### CONSIGNE 1
Recopiez à l'identique le passage du texte sur Freud qui va de « Quand, récemment, je » jusqu'à « répandues sur elle. ».

### TEXTE FOURNI
━━━━━━━━━━━━━━━━━━━━━━━━━━━━━━

Bruno Goetz: Souvenirs sur Sigmund Freud (1952)

“Erinnerungen an Sigmund Freud”.Neue Schweitzer Rundschau, mai 1952, Zürich.

(Traduction de Paul Duquenne parue in La psychanalyse, n° 5, PUF 1959).

Lorsqu’un jeune poète affamé rencontre Freud….

Chaque fois que j’entends parler du soi-disant intellectualisme de Sigmund Freud, de ses méthodes unilatérales et de sa pensée réductrice, j’en viens à me dire : «Tout de même, vous dites cela, mais ce n’est pas exact ; ou, si c’est vrai, ce n’est vrai qu’à moitié, car vous négligez l’essentiel l’homme Freud, que j’ai connu, et avec qui les entretiens que j’ai eus à Vienne, pendant mes années d’études, ont gardé pour moi une très grande signification. Cet homme était plus vaste, plus riche et, Dieu merci, plus contradictoire en lui-même que ses doctrines.»

Quand, récemment, je parlais à quelques amis de ma rencontre personnelle avec Freud, ils me pressèrent d’écrire les souvenirs que j’avais de lui et me firent presque une obligation de faire connaître à des cercles plus vastes, mes remarques qui, jetant un jour inaccoutumé sur cette personnalité géniale et si diversement critiquée, étaient de nature à rectifier nombre d’opinions erronées répandues sur elle.

J’hésitai tout d’abord. Depuis cette rencontre, en effet, un demi-siècle à peu près s’est écoulé. Autant que je puisse m’en souvenir, je n’avais pris aucune note et me demandais, méfiant, si le temps n’avait pas changé quoi que ce soit qui fût décisif à cette image conservée si longtemps par devers moi, de sorte qu’elle ne correspondît plus à la réalité. Mais, je m’avisai ensuite qu’une telle image a, de toute façon, quelque chose à dire. Et, lorsque l’on me pria, peu après, de me faire entendre d’un cercle de médecins sur mes rencontres avec Freud, je décidai d’accepter l’invitation, et de rendre témoignage de cet homme extraordinaire -au risque même que beaucoup de choses aient échappé à ma mémoire, et que tant d’autres puissent se présenter autrement aujourd’hui que lors de mes jeunes années.

Pendant que je m’efforçais de me rappeler des détails sur les entretiens de jadis, tout ce dont je me souvins m apparut extrêmement fragmentaire. Mais, comme si souvent dans ma vie, le hasard, ce qu’on dit tel, m’aida. Je m’étais mis, pour de tout autres motifs, à fouiller dans une caisse de vieux papiers, lorsque je tombai sur une enveloppe à moitié déchirée, qui portait : «Extraits de mes lettres sur Freud». Ces lettres, complètement oubliées, avaient été écrites aussitôt après ces conversations, à un ami de jeunesse et, comme cela me revenait à présent, j’avais noté et conservé pour moi les passages qui se rapportaient à Freud. Ces feuilles jaunies des années 1904-1905 contiennent, quoique par fragments, des propos de Freud textuellement prononcés. Je n’en suis donc pas réduit à me fier seulement à des souvenirs de jeunesse appauvris et qui déformeraient les choses, je peux m’appuyer sur d’authentiques paroles de Freud.

━━━━━━━━━━━━━━━━━━━━━━━━━━━━━━

### DONNÉES FOURNIES
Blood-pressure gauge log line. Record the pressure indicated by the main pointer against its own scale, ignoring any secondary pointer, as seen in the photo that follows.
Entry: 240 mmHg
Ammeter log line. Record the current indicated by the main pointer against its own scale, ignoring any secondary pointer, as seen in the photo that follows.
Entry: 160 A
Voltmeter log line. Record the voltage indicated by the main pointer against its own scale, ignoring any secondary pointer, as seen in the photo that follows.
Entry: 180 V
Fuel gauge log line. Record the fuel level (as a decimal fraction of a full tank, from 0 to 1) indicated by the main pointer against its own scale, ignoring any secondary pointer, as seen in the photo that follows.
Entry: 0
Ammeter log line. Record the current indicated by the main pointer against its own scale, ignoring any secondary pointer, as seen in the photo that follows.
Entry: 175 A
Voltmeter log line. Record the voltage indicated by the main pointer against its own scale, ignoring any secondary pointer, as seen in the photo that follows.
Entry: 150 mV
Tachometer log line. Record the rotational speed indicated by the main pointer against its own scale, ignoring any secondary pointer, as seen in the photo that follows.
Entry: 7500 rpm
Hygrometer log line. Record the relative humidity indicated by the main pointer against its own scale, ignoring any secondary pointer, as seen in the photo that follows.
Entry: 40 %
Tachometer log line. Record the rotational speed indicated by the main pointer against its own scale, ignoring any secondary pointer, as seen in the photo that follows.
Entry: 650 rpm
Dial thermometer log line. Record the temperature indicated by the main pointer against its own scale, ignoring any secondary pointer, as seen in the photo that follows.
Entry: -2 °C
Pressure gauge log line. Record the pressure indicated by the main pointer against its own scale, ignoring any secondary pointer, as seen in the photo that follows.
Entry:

━━━━━━━━━━━━━━━━━━━━━━━━━━━━━━

### CONSIGNE 2
Réécrivez uniquement le passage des enregistrements qui s'étend du début jusqu'à la ligne contenant « Entry: 240 mmHg », bornes comprises. Remplacez-y « main pointer » par « primary needle » sans rien changer d'autre.

### RÉPONSE 1
Quand, récemment, je parlais à quelques amis de ma rencontre personnelle avec Freud, ils me pressèrent d’écrire les souvenirs que j’avais de lui et me firent presque une obligation de faire connaître à des cercles plus vastes, mes remarques qui, jetant un jour inaccoutumé sur cette personnalité géniale et si diversement critiquée, étaient de nature à rectifier nombre d’opinions erronées répandues sur elle.

### RÉPONSE 2
Blood-pressure gauge log line. Record the pressure indicated by the primary needle against its own scale, ignoring any secondary pointer, as seen in the photo that follows.
Entry: 240 mmHg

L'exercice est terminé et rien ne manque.